Le deuxième âge, celui de Chiron, nous le montrera adolescent, découvrant plus encore avec beaucoup de tendresse sa sexualité avec son condisciple Kevin (des images ici tout en extrême pudeur et retenue). La relation avec sa mère Paula va se détériorer et la perception de sa différence par ses condisciples va entraîner de graves conséquences et une trahison après un incident dans une cour de récréation.

Le troisième âge, c’est celui de... Black, adulte... et dealer. Il vit sur le souvenir de son échec amoureux, de son impossibilité de dire, montrer ses sentiments, ce qu’il "compensera" en devenant un "dur" dans la cité. Jusqu’à ce qu’un jour, il lui sera donné de retrouver la trace de Kevin, son amour tendre et pur d’ado. Mais Kevin est désormais marié et père. Comment gérer cela ? Comment vivre la culpabilité ? Comment exprimer l’amour ? Et peut-on être partagé entre un homme et une femme ?

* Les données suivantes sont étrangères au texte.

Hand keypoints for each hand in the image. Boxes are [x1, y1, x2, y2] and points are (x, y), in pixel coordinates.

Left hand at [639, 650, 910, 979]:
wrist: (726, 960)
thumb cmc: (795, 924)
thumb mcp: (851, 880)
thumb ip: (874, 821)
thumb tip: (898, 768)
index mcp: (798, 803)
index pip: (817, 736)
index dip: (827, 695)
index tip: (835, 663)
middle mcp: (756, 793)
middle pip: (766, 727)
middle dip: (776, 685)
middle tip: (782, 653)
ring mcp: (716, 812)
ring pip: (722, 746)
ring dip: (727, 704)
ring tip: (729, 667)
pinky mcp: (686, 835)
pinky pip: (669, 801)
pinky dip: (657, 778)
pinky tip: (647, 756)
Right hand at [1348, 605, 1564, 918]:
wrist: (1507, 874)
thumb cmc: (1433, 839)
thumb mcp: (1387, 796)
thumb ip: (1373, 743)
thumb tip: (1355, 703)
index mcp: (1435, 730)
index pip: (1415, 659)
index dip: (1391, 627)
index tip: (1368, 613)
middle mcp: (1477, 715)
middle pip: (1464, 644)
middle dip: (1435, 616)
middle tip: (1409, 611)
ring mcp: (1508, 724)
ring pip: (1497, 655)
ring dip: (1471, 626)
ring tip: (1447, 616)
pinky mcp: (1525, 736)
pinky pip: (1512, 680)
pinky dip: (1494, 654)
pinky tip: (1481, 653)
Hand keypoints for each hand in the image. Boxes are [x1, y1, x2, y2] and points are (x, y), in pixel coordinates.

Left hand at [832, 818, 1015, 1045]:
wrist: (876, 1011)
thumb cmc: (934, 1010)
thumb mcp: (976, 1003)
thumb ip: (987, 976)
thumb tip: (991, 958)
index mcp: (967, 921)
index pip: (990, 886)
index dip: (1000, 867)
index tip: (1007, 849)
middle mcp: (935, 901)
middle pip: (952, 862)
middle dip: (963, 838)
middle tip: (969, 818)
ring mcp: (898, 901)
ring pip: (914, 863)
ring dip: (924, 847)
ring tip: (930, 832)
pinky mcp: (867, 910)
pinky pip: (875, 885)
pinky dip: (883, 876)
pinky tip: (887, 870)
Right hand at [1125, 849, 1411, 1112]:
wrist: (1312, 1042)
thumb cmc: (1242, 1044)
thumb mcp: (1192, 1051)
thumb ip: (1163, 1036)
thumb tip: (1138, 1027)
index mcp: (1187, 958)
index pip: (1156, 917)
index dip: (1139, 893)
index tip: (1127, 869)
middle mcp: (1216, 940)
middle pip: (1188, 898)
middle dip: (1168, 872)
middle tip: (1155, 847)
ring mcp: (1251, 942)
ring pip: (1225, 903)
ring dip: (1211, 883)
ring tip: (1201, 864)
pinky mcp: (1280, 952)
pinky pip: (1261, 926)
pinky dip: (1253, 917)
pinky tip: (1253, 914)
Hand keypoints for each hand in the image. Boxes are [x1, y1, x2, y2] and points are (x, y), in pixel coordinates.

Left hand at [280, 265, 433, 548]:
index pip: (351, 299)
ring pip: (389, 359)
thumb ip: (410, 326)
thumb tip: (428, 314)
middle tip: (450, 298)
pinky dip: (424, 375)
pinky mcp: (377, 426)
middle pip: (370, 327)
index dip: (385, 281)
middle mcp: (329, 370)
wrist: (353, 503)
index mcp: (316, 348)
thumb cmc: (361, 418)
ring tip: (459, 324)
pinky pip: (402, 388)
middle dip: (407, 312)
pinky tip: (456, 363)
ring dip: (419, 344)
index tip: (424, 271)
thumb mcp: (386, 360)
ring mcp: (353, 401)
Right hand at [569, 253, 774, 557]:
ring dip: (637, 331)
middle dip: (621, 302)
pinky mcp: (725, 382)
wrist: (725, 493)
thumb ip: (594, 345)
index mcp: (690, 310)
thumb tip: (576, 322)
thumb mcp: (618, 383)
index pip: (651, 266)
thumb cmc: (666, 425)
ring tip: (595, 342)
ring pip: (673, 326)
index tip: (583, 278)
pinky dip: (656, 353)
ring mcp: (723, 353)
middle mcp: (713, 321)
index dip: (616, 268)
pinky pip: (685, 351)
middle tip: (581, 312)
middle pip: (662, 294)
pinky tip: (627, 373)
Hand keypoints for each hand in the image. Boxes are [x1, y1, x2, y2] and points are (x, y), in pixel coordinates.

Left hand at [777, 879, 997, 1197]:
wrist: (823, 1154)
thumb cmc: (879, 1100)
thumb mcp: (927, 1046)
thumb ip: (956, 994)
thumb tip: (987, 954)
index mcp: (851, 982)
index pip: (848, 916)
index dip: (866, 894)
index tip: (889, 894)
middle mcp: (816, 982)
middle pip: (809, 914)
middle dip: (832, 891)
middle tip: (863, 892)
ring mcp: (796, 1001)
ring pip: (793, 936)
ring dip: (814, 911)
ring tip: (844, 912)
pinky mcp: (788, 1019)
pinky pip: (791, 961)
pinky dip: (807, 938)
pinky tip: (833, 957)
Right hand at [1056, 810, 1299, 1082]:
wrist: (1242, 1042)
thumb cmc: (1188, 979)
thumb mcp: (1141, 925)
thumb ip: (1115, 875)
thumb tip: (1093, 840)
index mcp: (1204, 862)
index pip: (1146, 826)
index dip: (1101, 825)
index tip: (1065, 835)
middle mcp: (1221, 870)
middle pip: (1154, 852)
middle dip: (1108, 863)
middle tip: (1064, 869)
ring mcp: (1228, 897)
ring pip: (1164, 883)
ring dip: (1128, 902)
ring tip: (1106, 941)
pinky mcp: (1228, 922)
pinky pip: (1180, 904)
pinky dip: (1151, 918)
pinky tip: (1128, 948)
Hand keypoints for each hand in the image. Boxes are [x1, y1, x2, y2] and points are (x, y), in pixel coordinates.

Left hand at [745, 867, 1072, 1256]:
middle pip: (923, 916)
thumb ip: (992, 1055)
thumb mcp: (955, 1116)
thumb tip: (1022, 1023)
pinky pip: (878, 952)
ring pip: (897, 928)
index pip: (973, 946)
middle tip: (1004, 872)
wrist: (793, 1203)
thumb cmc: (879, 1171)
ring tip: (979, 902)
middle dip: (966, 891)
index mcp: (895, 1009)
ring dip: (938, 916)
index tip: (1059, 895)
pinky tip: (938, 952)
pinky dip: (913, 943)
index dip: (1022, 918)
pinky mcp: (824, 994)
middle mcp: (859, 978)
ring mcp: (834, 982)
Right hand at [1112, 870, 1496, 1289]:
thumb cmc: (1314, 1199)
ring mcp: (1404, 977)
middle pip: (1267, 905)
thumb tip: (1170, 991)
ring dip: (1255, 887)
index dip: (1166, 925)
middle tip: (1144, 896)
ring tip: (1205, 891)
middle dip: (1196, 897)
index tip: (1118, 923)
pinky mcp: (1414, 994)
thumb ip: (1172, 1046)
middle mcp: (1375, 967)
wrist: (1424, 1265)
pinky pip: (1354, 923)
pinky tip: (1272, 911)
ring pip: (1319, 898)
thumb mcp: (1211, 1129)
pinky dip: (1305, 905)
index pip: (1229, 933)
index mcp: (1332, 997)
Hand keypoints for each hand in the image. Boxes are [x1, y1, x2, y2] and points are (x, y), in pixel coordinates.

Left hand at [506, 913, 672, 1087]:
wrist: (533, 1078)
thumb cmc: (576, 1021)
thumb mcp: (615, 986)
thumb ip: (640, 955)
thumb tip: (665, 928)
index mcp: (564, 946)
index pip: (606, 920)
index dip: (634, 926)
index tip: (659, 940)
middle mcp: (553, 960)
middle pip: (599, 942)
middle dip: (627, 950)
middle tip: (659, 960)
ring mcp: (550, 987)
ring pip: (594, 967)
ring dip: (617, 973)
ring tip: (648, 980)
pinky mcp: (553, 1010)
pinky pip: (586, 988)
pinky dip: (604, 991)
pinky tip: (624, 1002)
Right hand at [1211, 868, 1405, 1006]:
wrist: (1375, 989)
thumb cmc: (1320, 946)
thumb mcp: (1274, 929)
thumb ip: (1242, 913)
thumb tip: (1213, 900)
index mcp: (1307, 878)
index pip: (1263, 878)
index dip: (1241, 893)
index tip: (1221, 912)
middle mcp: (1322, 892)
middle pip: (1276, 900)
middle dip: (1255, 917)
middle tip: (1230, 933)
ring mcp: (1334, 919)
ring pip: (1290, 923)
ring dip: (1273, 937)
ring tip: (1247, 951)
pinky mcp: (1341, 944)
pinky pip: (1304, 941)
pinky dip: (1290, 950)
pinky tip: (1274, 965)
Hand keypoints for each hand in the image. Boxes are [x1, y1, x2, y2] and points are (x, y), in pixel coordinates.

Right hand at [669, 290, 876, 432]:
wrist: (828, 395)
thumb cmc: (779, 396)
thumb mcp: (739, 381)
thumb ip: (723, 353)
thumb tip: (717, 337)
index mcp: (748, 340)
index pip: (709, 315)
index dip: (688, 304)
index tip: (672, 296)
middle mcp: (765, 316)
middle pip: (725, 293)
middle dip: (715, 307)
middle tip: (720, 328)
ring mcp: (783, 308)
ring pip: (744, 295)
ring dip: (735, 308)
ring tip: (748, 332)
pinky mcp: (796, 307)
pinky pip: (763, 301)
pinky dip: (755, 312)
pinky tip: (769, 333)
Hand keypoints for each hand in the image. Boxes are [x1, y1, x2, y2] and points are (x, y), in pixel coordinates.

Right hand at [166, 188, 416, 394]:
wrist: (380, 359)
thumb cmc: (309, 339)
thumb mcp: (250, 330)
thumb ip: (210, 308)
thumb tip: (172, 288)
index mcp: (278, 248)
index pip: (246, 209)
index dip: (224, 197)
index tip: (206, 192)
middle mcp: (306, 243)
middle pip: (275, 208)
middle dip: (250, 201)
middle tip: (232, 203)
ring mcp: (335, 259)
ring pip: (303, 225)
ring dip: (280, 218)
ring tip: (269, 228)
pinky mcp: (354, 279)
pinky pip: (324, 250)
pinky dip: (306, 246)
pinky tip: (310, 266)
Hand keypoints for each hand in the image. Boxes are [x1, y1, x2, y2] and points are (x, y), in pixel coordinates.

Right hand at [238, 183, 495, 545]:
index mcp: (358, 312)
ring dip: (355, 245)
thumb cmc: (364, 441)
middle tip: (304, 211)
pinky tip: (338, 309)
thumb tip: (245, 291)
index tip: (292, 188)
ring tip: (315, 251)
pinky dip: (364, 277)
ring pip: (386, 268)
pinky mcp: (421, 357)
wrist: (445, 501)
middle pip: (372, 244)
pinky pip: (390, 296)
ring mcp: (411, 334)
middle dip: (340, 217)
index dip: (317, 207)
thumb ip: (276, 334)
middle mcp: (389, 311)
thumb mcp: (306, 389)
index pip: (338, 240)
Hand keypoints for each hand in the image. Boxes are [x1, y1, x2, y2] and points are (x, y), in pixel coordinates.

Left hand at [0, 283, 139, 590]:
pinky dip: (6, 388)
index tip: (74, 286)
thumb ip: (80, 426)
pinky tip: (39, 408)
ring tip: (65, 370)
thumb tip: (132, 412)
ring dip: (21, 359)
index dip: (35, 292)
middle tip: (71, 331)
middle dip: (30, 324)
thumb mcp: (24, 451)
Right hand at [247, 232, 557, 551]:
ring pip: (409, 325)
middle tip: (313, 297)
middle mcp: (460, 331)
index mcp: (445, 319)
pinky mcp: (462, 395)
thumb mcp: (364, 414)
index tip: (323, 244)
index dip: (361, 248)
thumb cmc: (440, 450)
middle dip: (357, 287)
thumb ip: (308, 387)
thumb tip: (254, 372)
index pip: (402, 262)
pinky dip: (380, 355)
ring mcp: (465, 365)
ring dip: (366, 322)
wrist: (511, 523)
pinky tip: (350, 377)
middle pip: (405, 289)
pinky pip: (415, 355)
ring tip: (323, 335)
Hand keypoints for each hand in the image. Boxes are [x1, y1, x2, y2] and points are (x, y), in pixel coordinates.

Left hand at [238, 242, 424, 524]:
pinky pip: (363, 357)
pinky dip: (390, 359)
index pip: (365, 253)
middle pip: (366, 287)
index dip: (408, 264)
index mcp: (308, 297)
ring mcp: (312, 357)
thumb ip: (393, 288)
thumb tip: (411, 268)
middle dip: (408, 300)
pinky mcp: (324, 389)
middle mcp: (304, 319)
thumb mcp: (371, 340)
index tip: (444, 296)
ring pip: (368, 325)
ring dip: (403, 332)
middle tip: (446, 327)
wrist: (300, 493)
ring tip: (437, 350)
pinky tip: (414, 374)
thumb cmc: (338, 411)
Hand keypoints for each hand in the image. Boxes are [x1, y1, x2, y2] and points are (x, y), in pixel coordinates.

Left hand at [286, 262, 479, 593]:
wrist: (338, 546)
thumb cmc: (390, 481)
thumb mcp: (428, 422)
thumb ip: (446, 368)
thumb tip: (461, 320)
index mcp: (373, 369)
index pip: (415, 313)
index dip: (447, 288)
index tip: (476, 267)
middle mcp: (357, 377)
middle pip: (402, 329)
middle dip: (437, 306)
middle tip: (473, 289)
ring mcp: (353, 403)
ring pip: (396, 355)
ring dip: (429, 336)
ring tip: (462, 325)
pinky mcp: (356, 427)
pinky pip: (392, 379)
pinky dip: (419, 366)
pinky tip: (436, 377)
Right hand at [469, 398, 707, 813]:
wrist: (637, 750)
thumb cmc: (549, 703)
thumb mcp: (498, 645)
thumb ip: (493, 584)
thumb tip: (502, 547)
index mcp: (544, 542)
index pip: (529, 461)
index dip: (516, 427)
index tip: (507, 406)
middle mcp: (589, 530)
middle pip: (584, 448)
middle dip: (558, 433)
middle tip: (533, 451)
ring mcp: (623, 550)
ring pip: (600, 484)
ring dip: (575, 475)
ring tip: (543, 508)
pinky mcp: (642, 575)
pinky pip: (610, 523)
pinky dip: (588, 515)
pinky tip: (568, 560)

A plusieurs reprises, le film a fait penser à un thème déjà abordé en 2004 par Michael Mayer dans A Home at the End of the World (La Maison au bout du monde) avec Colin Farrel et Robin Wright Penn (film découpé aussi en plusieurs "âges") et tout récemment dans le film Even Lovers Get the Blues de Laurent Micheli.

Par ailleurs s’il s’agit bien d’un récit initiatique, c’est bien plus que l’histoire d’un noir & homo. C’est quelque chose qui est universel : comment vivre et gérer le sentiment d’être ou de se sentir différent ? Si Moonlight reçoit des critiques très positives outre-Atlantique, il faut préciser ici que l’accueil est bien plus réservé chez certains de mes confrères critiques de cinéma.